From the Times Herald-Record: Wednesday, May 10, 2000
West Park: Bill Skojec’s son has a genetic disorder that’s so rare, few doctors have even heard of it – yet the father still has hope.
By Jeremiah Horrigan
The Times Herald-Record
jhorrigan@th-record.com
Bill Skojec takes hold of a file folder almost as fat as a Manhattan telephone directory. He flips through the folder’s tattered pages.
“This is where I try to keep track of the people I need to talk to, the researchers and geneticists and government people,” he says. Seated next to him in a tabletop baby seat, Skojec’s 15-month-old son Alexander plays with a favorite toy bell.
Skojec finds what he’s searching for, the number of an FDA official who he believes can say something about sialidosis, the rare genetic disorder that is slowly killing his son.
A call to the FDA speaks volumes about Skojec’s plight: queried about the disease, the FDA official politely says he’s never heard of it. A hurried conference with colleagues results in distant recognition of the disorder and the suggestion that the caller try another number deeper within the bureaucracy.
There are no treatments available for sialidosis; not more than 100 cases have ever been reported.
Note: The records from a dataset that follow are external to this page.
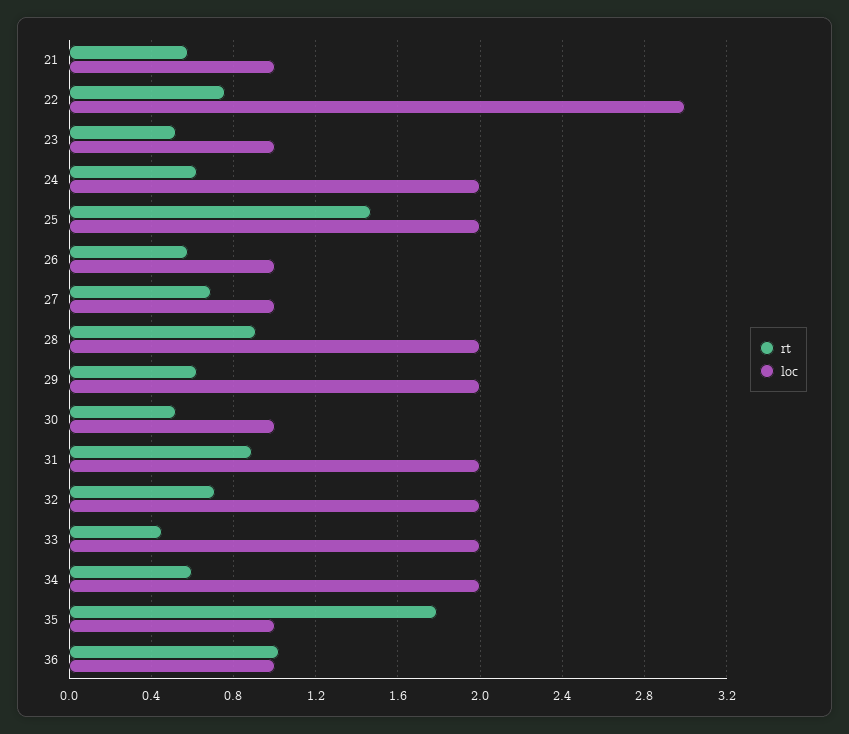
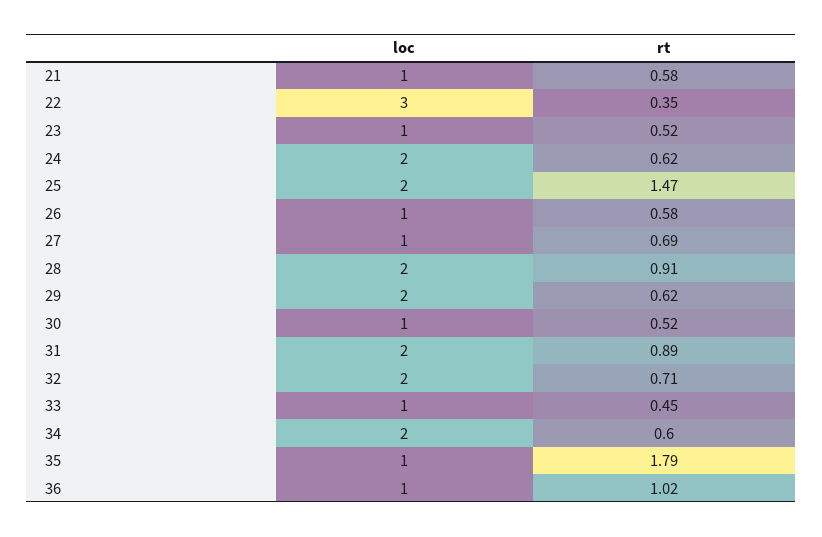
  {
    "rt": {
      "21": 0.58,
-     "22": 0.75,
+     "22": 0.35,
      "23": 0.52,
      "24": 0.62,
      "25": 1.47,
      "26": 0.58,
      "27": 0.69,
      "28": 0.91,
      "29": 0.62,
      "30": 0.52,
      "31": 0.89,
      "32": 0.71,
      "33": 0.45,
      "34": 0.6,
      "35": 1.79,
      "36": 1.02
    },
    "loc": {
      "21": 1,
      "22": 3,
      "23": 1,
      "24": 2,
      "25": 2,
      "26": 1,
      "27": 1,
      "28": 2,
      "29": 2,
      "30": 1,
      "31": 2,
      "32": 2,
-     "33": 2,
+     "33": 1,
      "34": 2,
      "35": 1,
      "36": 1
    }
  }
What faint hopes the Skojecs had in gene therapy dissolved for them when the government suspended therapy trials after a Pennsylvania teen-ager died following treatment several months ago.
“It’s a very difficult situation,” says Dr.David Kronn, director of the Inherited Metabolic Diseases Center at Westchester Metabolic Center. Kronn diagnosed Alex’s disease.
There’s been far too much anticipation about what gene therapy will do — it’s been over-hyped. We’re liable to see some of the predictions come true in our lifetime, but not in Alex’s.”
“When a disease is very rare, there’s less pressure and far less money to find answers,” Kronn says. Wherever Bill Skojec or his wife look, answers elude them.
Their hope for Alex burns, but it’s a far-off glimmer in constant threat of being extinguished, Somehow, their spirits stay aloft.
Sometimes it’s no easier to find a genetic researcher looking for a cure than it is to find a baby sitter willing to watch over Alex while his parents make their livings. Bill Skojec lives in Hyde Park and is a psychologist at Saint Cabrini Home in West Park; his wife, an attorney, asked not to be identified for reasons relating to her job.
There are no sialidosis support groups; the disease is so rare, and so rarely studied, that a geneticist with a single case study can call him or herself an expert.
Through Internet searches, the Skojecs have been able to contact only a single other couple whose child suffers from it, a couple living in Ottawa.
The Skojecs don’t know how long Alex has to live. All they know is their son suffers from a progressive disease whose debilitating effects cannot now be stopped.
Bill Skojec’s attempts to connect with experts as well as anyone who might help his son has led him to write about Alex. A quiet, soft-spoken man of 41 with the physique of a weight trainer, he says he trusts the written word more than the spoken:
“What is most amazing about Alex is that he does not seem to realize that he has no hope for a future. He smiles and giggles much of the time. In fact, to see him, one would not readily recognize a problem
Alex is a playful kid, as easily amused as any child his age by adults playing peek-a- boo in his smiling face. But, unlike other kids his age, he can’t sit without support; his father doubts he’ll ever see his son stand or take his first step.
But Bill Skojec’s knowledge of his son’s probable fate doesn’t—can’t— stop him from doing everything he can to beat the odds.
“I call and It takes forever but I’m always hoping to find a lead that will somehow link up with another bit of Information somewhere else…“
All I can do is keep trying to save my son’s life,” he says, holding Alex in one arm and the file folder in his other hand. “I may not succeed, maybe not for Alex, but maybe for someone else’s son.”